Salination of agricultural soils decreases the yields of many crops, and salt-sensitive species can no longer be cultivated on such soils. Purslane has a high tolerance for salt, making it suitable for cropping in areas where irrigation is carried out with water with high chloride-based salinity.[32]
Purslane can remove salt from the cultivation medium under saline conditions. As an intercrop or during one growing season, it can remove 210 kg/ha of chloride and 65 kg/ha of sodium when cultivated at 6.5 dS *m−1, allowing growth of salt-sensitive plants on saline soils.[33] In salty conditions, purslane has a positive effect on companion plants such as tomatoes.[34]
Archaeobotanical finds are common at many Mediterranean prehistoric sites. In historic contexts, seeds have been retrieved from a protogeometric layer in Kastanas, as well as from the Samian Heraion dating to the 7th century BC. In the 4th century BC, Theophrastus names purslane, andrákhne (ἀνδράχνη), as one of the several summer pot herbs that must be sown in April (Enquiry into Plants 7.1.2).[35] As Portulaca it figures in the long list of comestibles enjoyed by the Milanese given by Bonvesin de la Riva in his "Marvels of Milan" (1288).[36]
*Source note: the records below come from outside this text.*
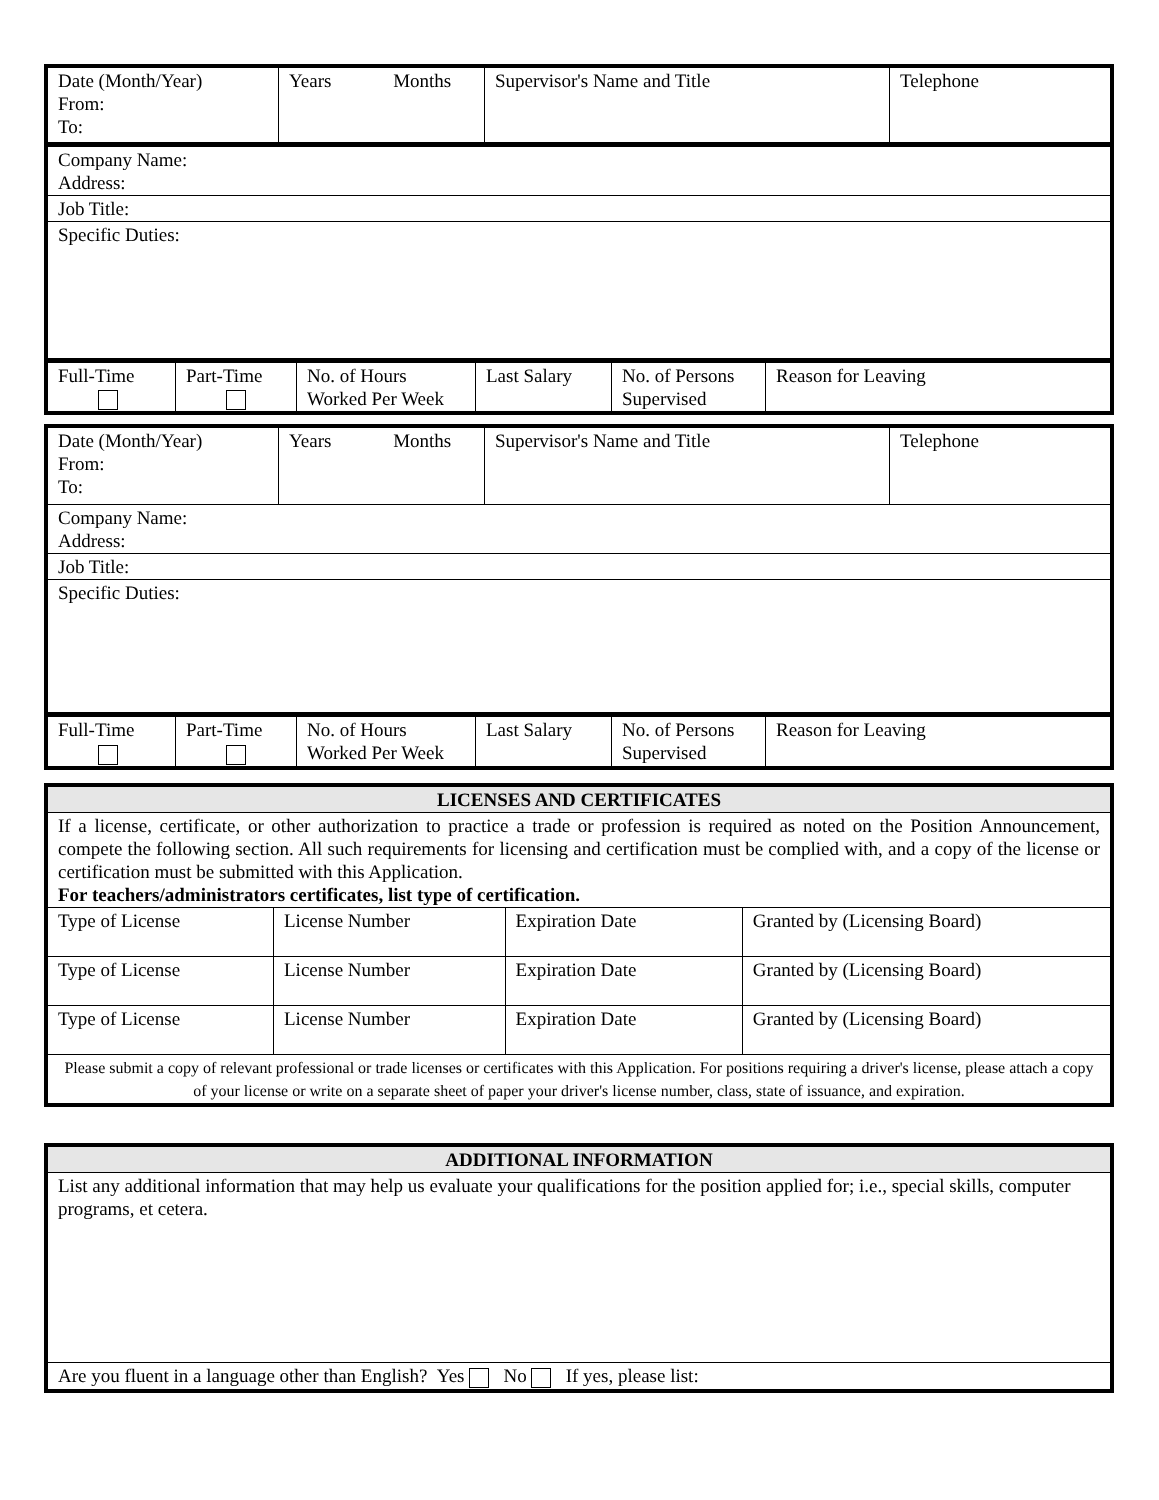| Date (Month/Year) From: To: | Years Months | Supervisor's Name and Title | Telephone |
| Company Name: Address: |
| Job Title: |
| Specific Duties: |
| Full-Time | Part-Time | No. of Hours Worked Per Week | Last Salary | No. of Persons Supervised | Reason for Leaving |
| Date (Month/Year) From: To: | Years Months | Supervisor's Name and Title | Telephone |
| Company Name: Address: | | | |
| Job Title: | | | |
| Specific Duties: | | | |
| Full-Time | Part-Time | No. of Hours Worked Per Week | Last Salary | No. of Persons Supervised | Reason for Leaving |
| LICENSES AND CERTIFICATES | | | |
| --- | --- | --- | --- |
| If a license, certificate, or other authorization to practice a trade or profession is required as noted on the Position Announcement, compete the following section. All such requirements for licensing and certification must be complied with, and a copy of the license or certification must be submitted with this Application. For teachers/administrators certificates, list type of certification. | | | |
| Type of License | License Number | Expiration Date | Granted by (Licensing Board) |
| Type of License | License Number | Expiration Date | Granted by (Licensing Board) |
| Type of License | License Number | Expiration Date | Granted by (Licensing Board) |
| Please submit a copy of relevant professional or trade licenses or certificates with this Application. For positions requiring a driver's license, please attach a copy of your license or write on a separate sheet of paper your driver's license number, class, state of issuance, and expiration. | | | |
| ADDITIONAL INFORMATION |
| --- |
| List any additional information that may help us evaluate your qualifications for the position applied for; i.e., special skills, computer programs, et cetera. |
| Are you fluent in a language other than English? Yes No If yes, please list: |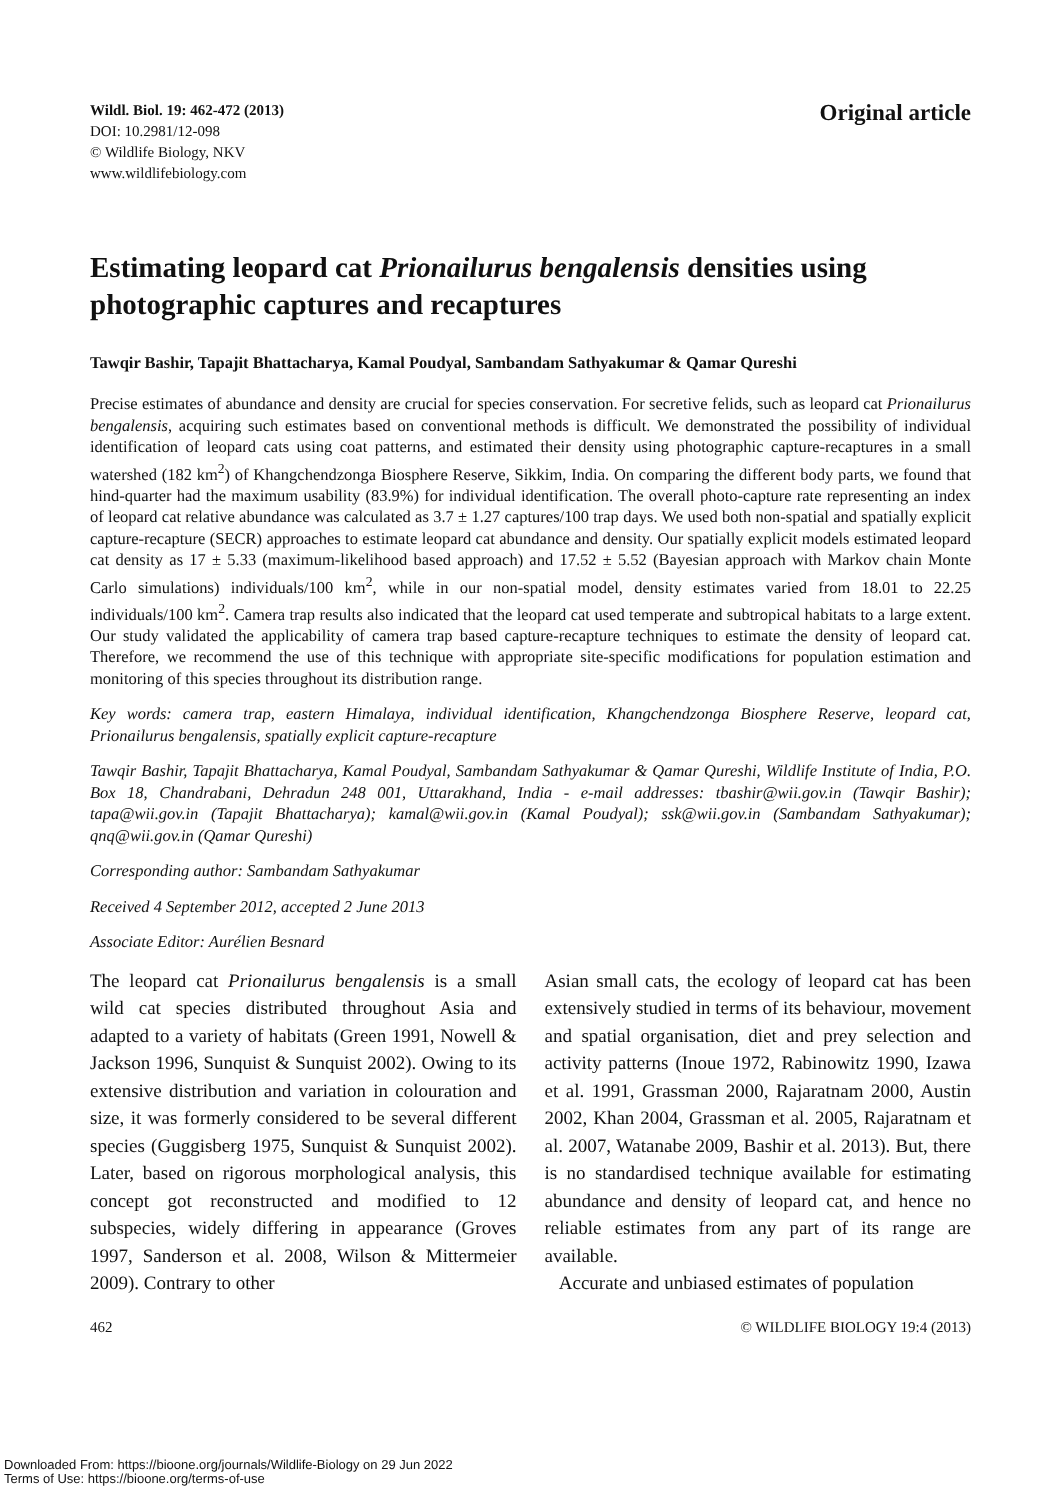Wildl. Biol. 19: 462-472 (2013)
DOI: 10.2981/12-098
© Wildlife Biology, NKV
www.wildlifebiology.com
Original article
Estimating leopard cat Prionailurus bengalensis densities using photographic captures and recaptures
Tawqir Bashir, Tapajit Bhattacharya, Kamal Poudyal, Sambandam Sathyakumar & Qamar Qureshi
Precise estimates of abundance and density are crucial for species conservation. For secretive felids, such as leopard cat Prionailurus bengalensis, acquiring such estimates based on conventional methods is difficult. We demonstrated the possibility of individual identification of leopard cats using coat patterns, and estimated their density using photographic capture-recaptures in a small watershed (182 km<sup>2</sup>) of Khangchendzonga Biosphere Reserve, Sikkim, India. On comparing the different body parts, we found that hind-quarter had the maximum usability (83.9%) for individual identification. The overall photo-capture rate representing an index of leopard cat relative abundance was calculated as 3.7 ± 1.27 captures/100 trap days. We used both non-spatial and spatially explicit capture-recapture (SECR) approaches to estimate leopard cat abundance and density. Our spatially explicit models estimated leopard cat density as 17 ± 5.33 (maximum-likelihood based approach) and 17.52 ± 5.52 (Bayesian approach with Markov chain Monte Carlo simulations) individuals/100 km<sup>2</sup>, while in our non-spatial model, density estimates varied from 18.01 to 22.25 individuals/100 km<sup>2</sup>. Camera trap results also indicated that the leopard cat used temperate and subtropical habitats to a large extent. Our study validated the applicability of camera trap based capture-recapture techniques to estimate the density of leopard cat. Therefore, we recommend the use of this technique with appropriate site-specific modifications for population estimation and monitoring of this species throughout its distribution range.
Key words: camera trap, eastern Himalaya, individual identification, Khangchendzonga Biosphere Reserve, leopard cat, Prionailurus bengalensis, spatially explicit capture-recapture
Tawqir Bashir, Tapajit Bhattacharya, Kamal Poudyal, Sambandam Sathyakumar & Qamar Qureshi, Wildlife Institute of India, P.O. Box 18, Chandrabani, Dehradun 248 001, Uttarakhand, India - e-mail addresses: tbashir@wii.gov.in (Tawqir Bashir); tapa@wii.gov.in (Tapajit Bhattacharya); kamal@wii.gov.in (Kamal Poudyal); ssk@wii.gov.in (Sambandam Sathyakumar); qnq@wii.gov.in (Qamar Qureshi)
Corresponding author: Sambandam Sathyakumar
Received 4 September 2012, accepted 2 June 2013
Associate Editor: Aurélien Besnard
The leopard cat Prionailurus bengalensis is a small wild cat species distributed throughout Asia and adapted to a variety of habitats (Green 1991, Nowell & Jackson 1996, Sunquist & Sunquist 2002). Owing to its extensive distribution and variation in colouration and size, it was formerly considered to be several different species (Guggisberg 1975, Sunquist & Sunquist 2002). Later, based on rigorous morphological analysis, this concept got reconstructed and modified to 12 subspecies, widely differing in appearance (Groves 1997, Sanderson et al. 2008, Wilson & Mittermeier 2009). Contrary to other
Asian small cats, the ecology of leopard cat has been extensively studied in terms of its behaviour, movement and spatial organisation, diet and prey selection and activity patterns (Inoue 1972, Rabinowitz 1990, Izawa et al. 1991, Grassman 2000, Rajaratnam 2000, Austin 2002, Khan 2004, Grassman et al. 2005, Rajaratnam et al. 2007, Watanabe 2009, Bashir et al. 2013). But, there is no standardised technique available for estimating abundance and density of leopard cat, and hence no reliable estimates from any part of its range are available.
Accurate and unbiased estimates of population
462 © WILDLIFE BIOLOGY 19:4 (2013)
Downloaded From: https://bioone.org/journals/Wildlife-Biology on 29 Jun 2022
Terms of Use: https://bioone.org/terms-of-use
In antiquity, its healing properties were thought so reliable that Pliny the Elder advised wearing the plant as an amulet to expel all evil (Natural History 20.210).[35]
The plant is mentioned in Rabbinic literature variably as rgila (Hebrew: רְגִילָה),[37] ḥalaglogit (Hebrew: חֲלַגְלוֹגִית),[38] and parpaḥonya (Jewish Palestinian Aramaic: פַּרְפָּחוֹנַיָּא).[39] The Babylonian Talmud recounts that sages were initially unfamiliar with the term ḥaloglogot. However, they realised it was the same as parpaḥonya after witnessing Rabbi Judah ha-Nasi's maidservant reprimand a man who was scattering the plant while using this term.[40] The plant is also mentioned in a piyyut by Eleazar ben Kalir, by Maimonides, and by Tanhum of Jerusalem. Tanhum states that the plant is known to medics as "the fast vegetable" due to its quick spreading and branching.[41]
Verdolaga, the Spanish word for purslane, is a nickname for South American football clubs with green-white schemes in their uniforms, including Colombia's Atletico Nacional and Argentina's Ferrocarril Oeste.[citation needed] Afro-Colombian singer Totó la Momposina sings a song entitled “La Verdolaga.”